The approach @jaror suggested with liftIO and MonadIO implementation sounds useful and is interesting to me from a theory standpoint.

The approach @olf defines using the randInt function is also fascinating as I had not thought of it in that light.

I suppose in a real world application, one or the other may be more convenient depending on the use-case. Appreciate the response.

1 Like

The approaches are of course equivalent: randInt spells out what liftIO (randomRIO (1, 10::Int)) would amount to, given the appropriate MonadIO instance.

1 Like

I am having a huge woah moment here now that I’ve read into the liftIO monad. Perhaps folks here may know more info and put into words what I am realizing…

So if I am understanding how Monad transformation occurs, we could in theory have liftIO-like functions defined for each Monad in a stack by instancing them with a common Monad-like type. Then we can always map layers of Monads into a simplified form (assuming these Monads behave like MonadIO or something trivial.)

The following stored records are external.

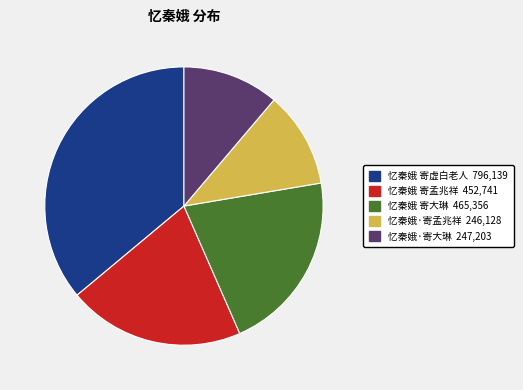

Do 忆秦娥 寄虚白老人 and 忆秦娥 寄大琳 together represent more than half of the pie?

Yes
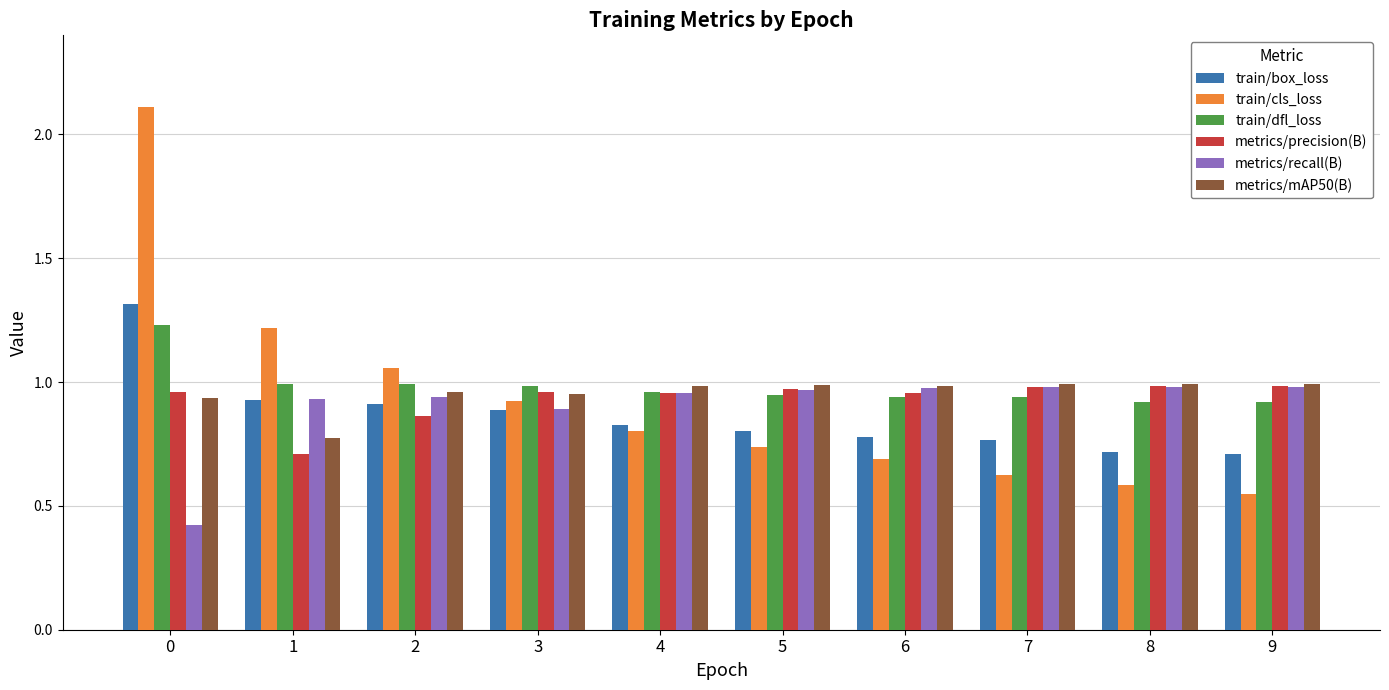

Is it true that metrics/mAP50(B) equals 0.4 at 0?

False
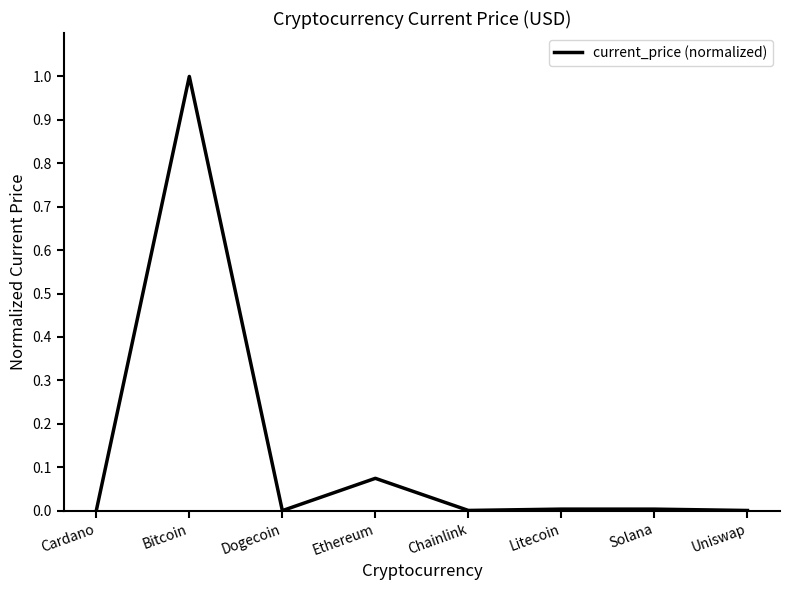

How many lines are shown in the chart?

1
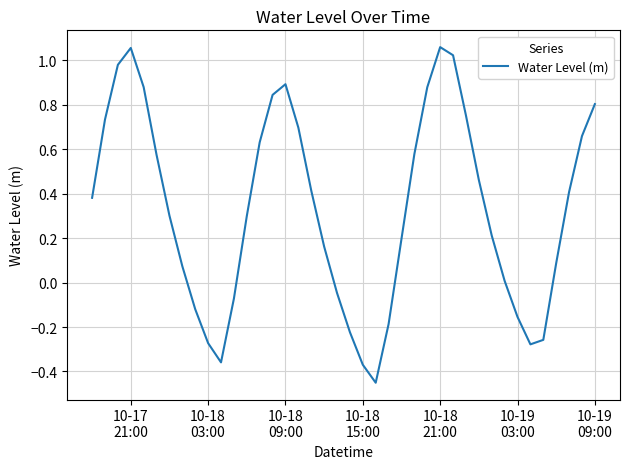

What is the difference between the maximum and minimum values?

1.5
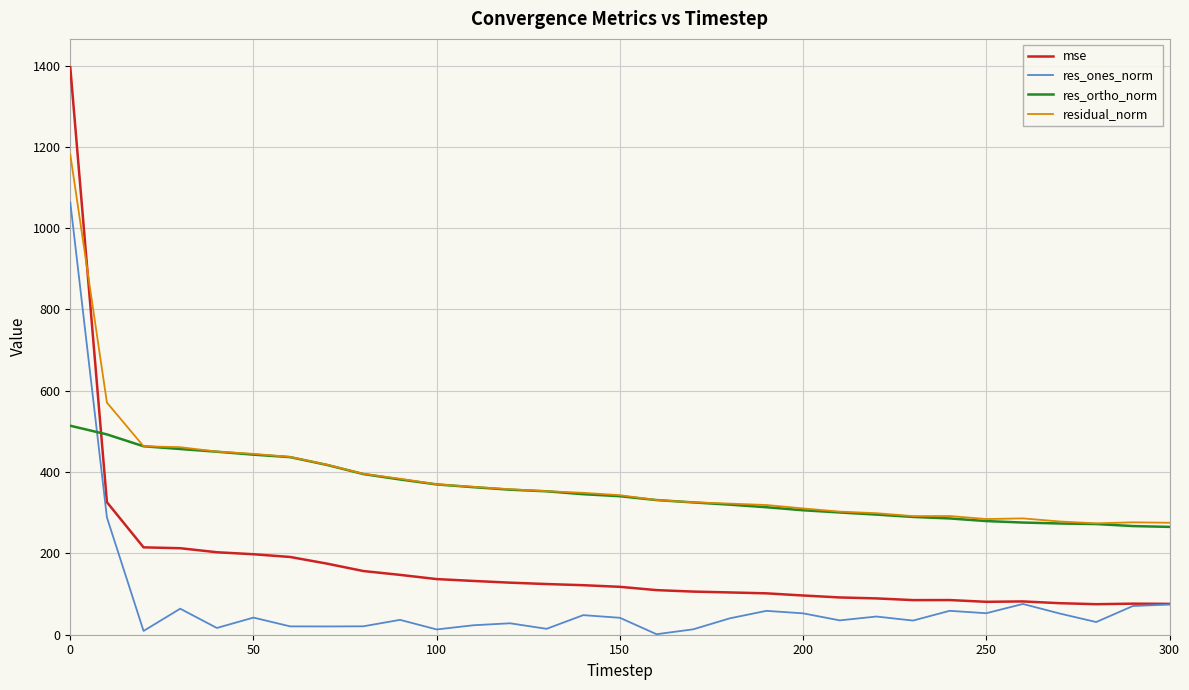

List the series in order of their peak value, highest first.

mse, residual_norm, res_ones_norm, res_ortho_norm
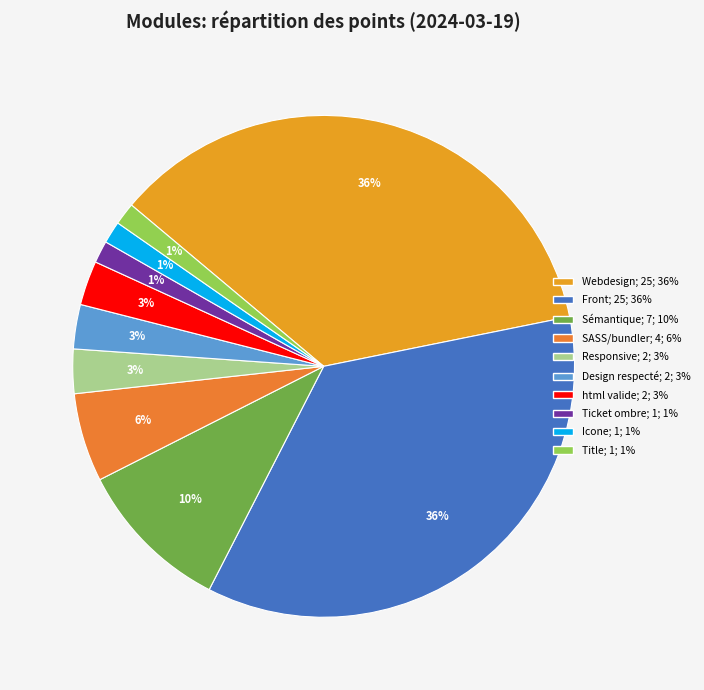

Do SASS/bundler and html valide together represent more than half of the pie?

No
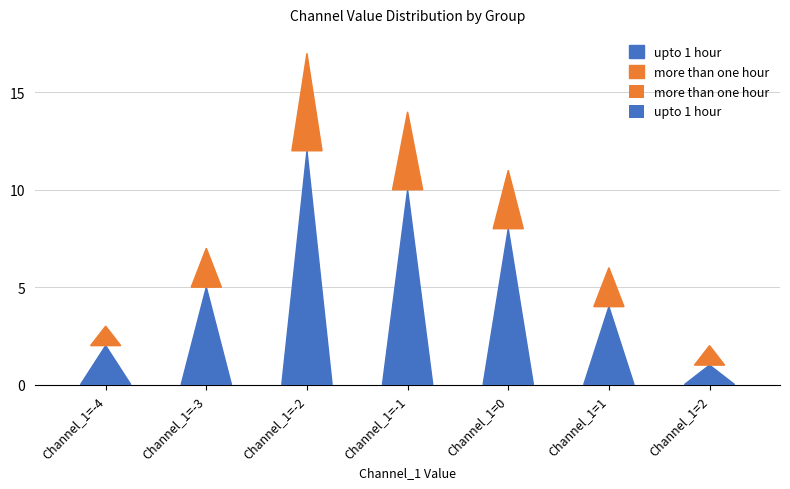

What are all the series names shown in the legend?

upto 1 hour, more than one hour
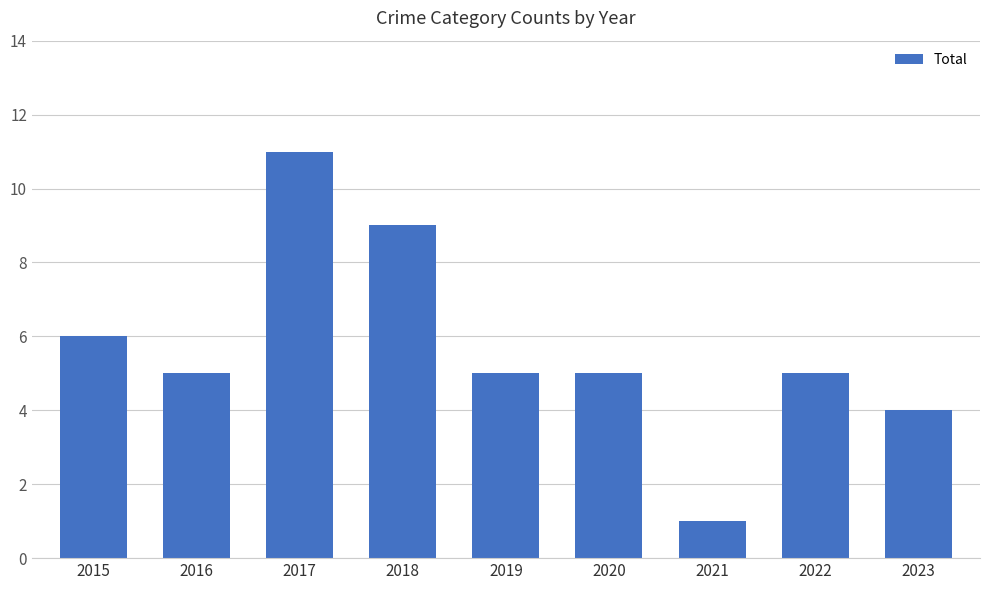

True or false: the data shows 17 at 2017.

False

I am having trouble defining what “simplified” means here, but something about the intuition that we don’t lose any information that couldn’t have been captured using the equivalent Monad stack for a given data type.

I also assume that MonadIO-like is something like a Monad that does not interact with other Monads (e.g. independent) and probably adheres to MonadIO’s instances.

For example, assume we have MonadA, MonadB, and MonadC each defined with instances with their own lift variant such that:

  • MonadA has liftA, liftB, liftC defined.
  • MonadB has liftB, liftC defined,
  • MonadC has liftC defined

Then the following Monad types defined are equivalent (and infinitely more):

  • [A, B, C]
  • [A, B, A, B, C, C]
  • [C, C, A, B, A, B, C]

As long as A, B, C appears as the base ordering, then lifting can always guarantee the same result. Subsequently, the Monad stack [C, A, B] does not equal in this case as the Monads are not in the right base order.

Am I onto some property of Monads or am I overthinking this? :thinking:

What do you mean with the notation [A,B,C]? Do you mean A (B (C Identity))?

Yes, I believe so. The Identity in this case I assume is implied.

Not necessary. Monad transformer machinery consists of two separate packages and concepts. There is the transformers package defining the concrete transformer data types, like your MyLastBrainCells is one. As you correctly observed, in order to use the functionality of transformer B buried beneath a layer A, the outer transformer A must provide a liftB function.
But that quickly becomes unwieldy. Therefore the mtl package provides for each transformer T a MonadT class, whose primary purpose is to automatically select the correct chain of liftB functions to bubble the B functionality through an arbitrarily thick layer of other transformers to the surface. The instances to lift B through A is therefore of the form

instance MonadB m => MonadB (A m) where
    methodB = ... liftB ...

The MonadIO class does the same for IO actions: While the transformer A is itself not capable of doing IO, it should know how to hand this capability one layer up.

A drawback of this concept is that, when you want a number of N monad transformers to play nicely together, you must define up to N² lift functions. Luckily many can be implemented using more generic lift functions, but the combinatorical explosion is there.